Sa carrière dans le cinéma commence réellement à la fin des années 1980 toujours sous l'oeil bienveillant de Dutton. Il se fait la main sur des projets tels que le thriller Les Nerfs à vif (1991), Des hommes d’honneur (1992), Les Valeurs de la famille Addams ​​(1993), Y a-t-il un flic pour sauver Hollywood ? (1994), Docteur Patch (1998), Seul au monde (2000), Men in Black II (2002) Arrête-moi si tu peux (2002) et Bad Boys II (2003).

En 2002 pour Master & Commander, il passe un an aux côtés de Peter Weir, une expérience formatrice. Elle le mène de la conception à la fabrication. Son travail sur ce film lui vaut trois nominations et une victoire : une nomination aux Oscars des meilleurs effets visuels, une nomination au BAFTA Film Award pour la meilleure réalisation dans les effets spéciaux visuels, une nomination Visual Effects Society Award pour le Second Meilleurs Effets Visuels dans un film, partagée avec Brooke Breton et la victoire d'un prix Golden Satellite pour les meilleurs effets visuels.
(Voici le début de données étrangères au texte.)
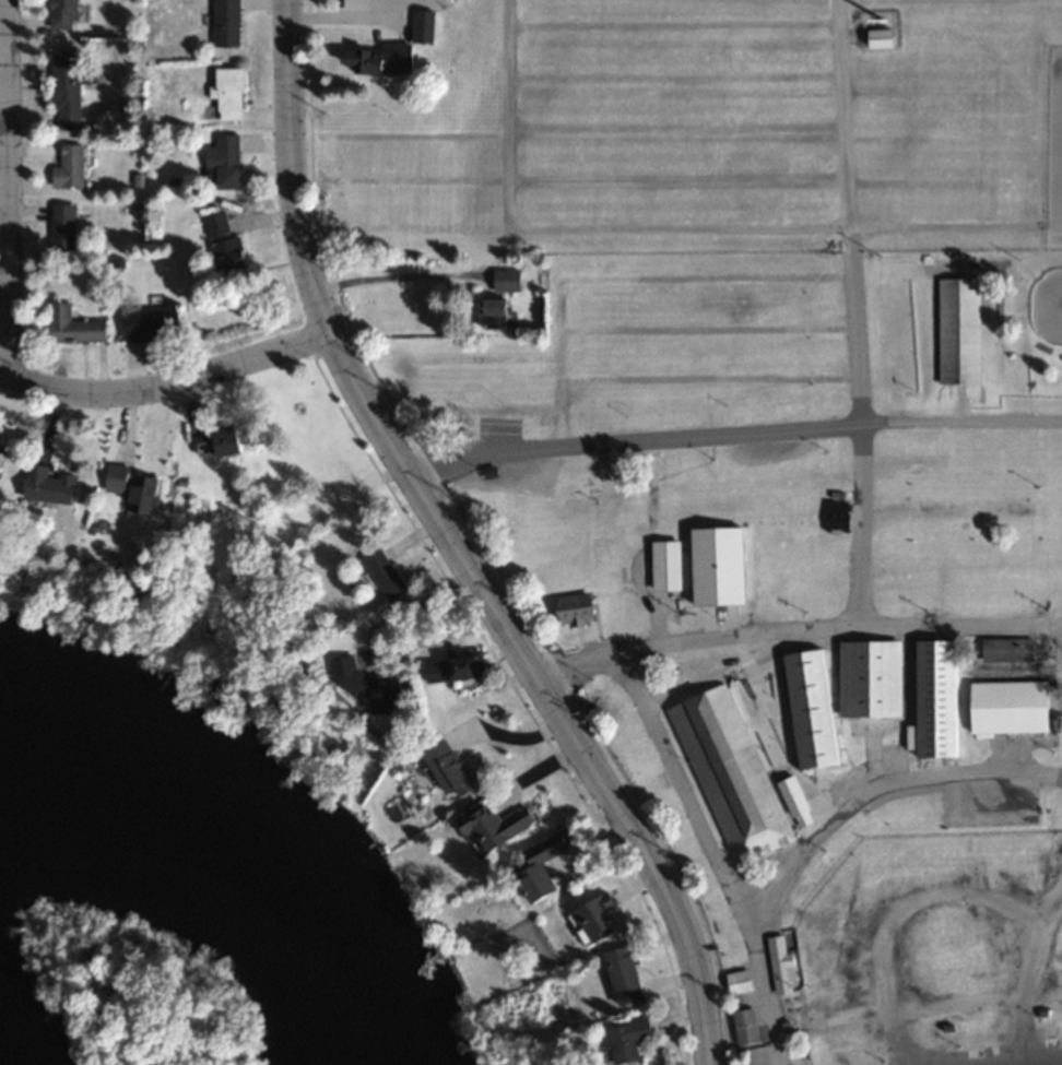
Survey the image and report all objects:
building: (64, 14)
building: (229, 22)
building: (426, 25)
building: (883, 37)
building: (374, 61)
building: (70, 87)
building: (233, 92)
building: (227, 160)
building: (72, 165)
road: (8, 188)
building: (65, 226)
building: (228, 245)
building: (510, 279)
building: (1050, 304)
road: (855, 311)
building: (500, 312)
building: (153, 323)
building: (76, 325)
building: (956, 330)
road: (167, 386)
road: (731, 437)
building: (227, 440)
building: (3, 445)
building: (2, 466)
park: (776, 475)
building: (123, 477)
building: (57, 482)
building: (150, 491)
road: (455, 546)
building: (669, 564)
building: (722, 564)
building: (388, 573)
building: (583, 606)
road: (961, 623)
road: (699, 649)
building: (1005, 649)
building: (460, 667)
building: (873, 677)
building: (376, 683)
building: (937, 697)
building: (1005, 706)
building: (813, 707)
building: (453, 767)
building: (732, 773)
building: (798, 799)
building: (499, 823)
building: (552, 867)
road: (781, 874)
building: (602, 916)
building: (785, 962)
building: (629, 974)
road: (763, 979)
building: (742, 980)
building: (748, 1026)
building: (633, 1038)

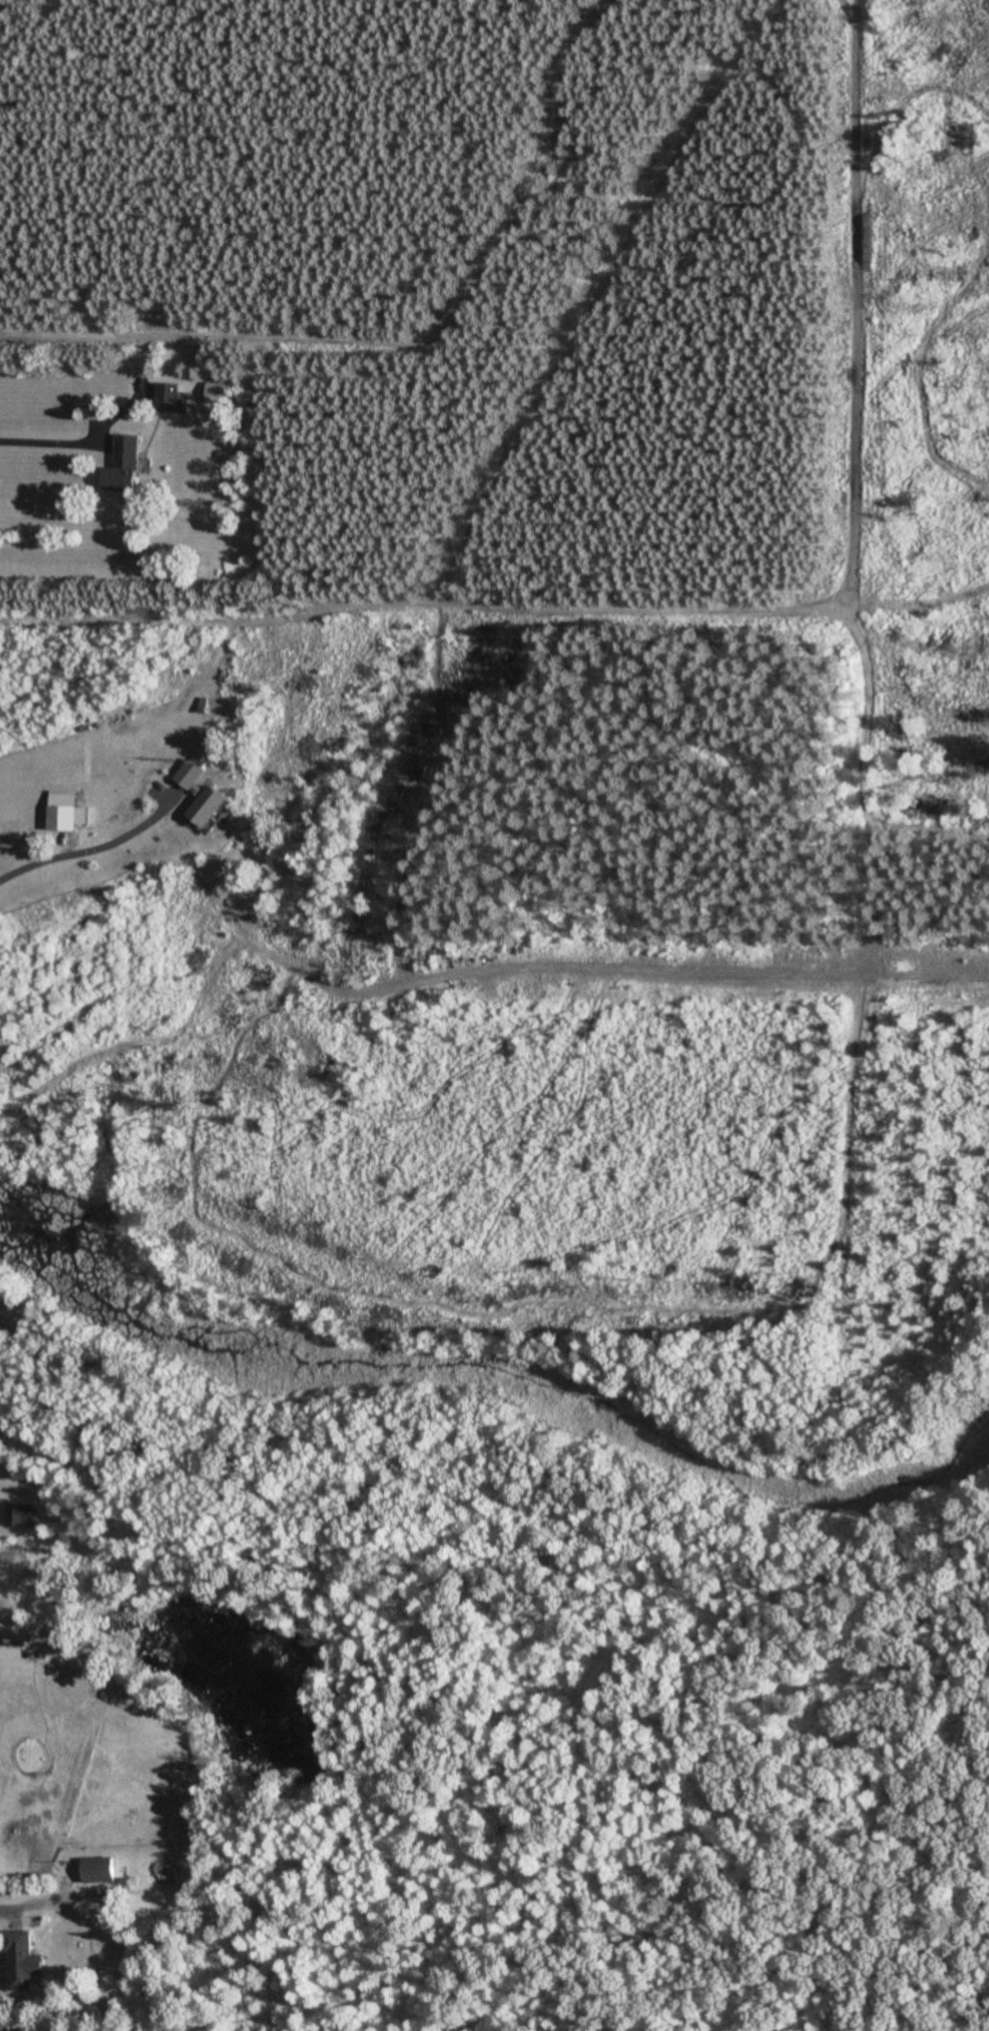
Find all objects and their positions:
building: (221, 391)
building: (168, 396)
road: (50, 442)
building: (126, 463)
building: (191, 773)
building: (210, 805)
building: (64, 809)
road: (85, 846)
building: (12, 1639)
building: (99, 1870)
road: (48, 1898)
building: (19, 1959)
Il décide ensuite de monter une société en parallèle, spécialisée dans les effets visuels numériques appelée Digital Backlot. Elle commence à avoir du succès et travaille sur beaucoup de publicités et quelques films. Il continue sur sa lancée avec Martin Scorsese pour Aviator (2004), puis sur l’adaptation de la bande dessinée Ghost Rider (2007) et sur Pirates des Caraïbes : Jusqu'au Bout du Monde (id.).
En 2011, il reçoit une nomination au Primetime Emmy Award pour les effets spéciaux de la série Boardwalk Empire.

Robert Stromberg se révèle également en tant que concepteur des effets visuels pour 2012 (2009) et Shutter Island (2010). Il passe à chef décorateur pour Avatar (2009) de James Cameron, pour lequel il reçoit en 2010 avec Rick Carter et Kim Sinclair une nomination au Saturn Award et un Oscar de la meilleure direction artistique. Un an plus tard, il reçoit avec Karen O'Hara l'Oscar de la meilleure direction artistique pour Alice au pays des merveilles de Tim Burton (2010).

C'est donc après avoir réussi de véritables exploits techniques que Robert Stromberg passe tout naturellement derrière la caméra pour la première fois avec Maléfique des studios Disney, La Belle au bois dormant en live porté par Angelina Jolie.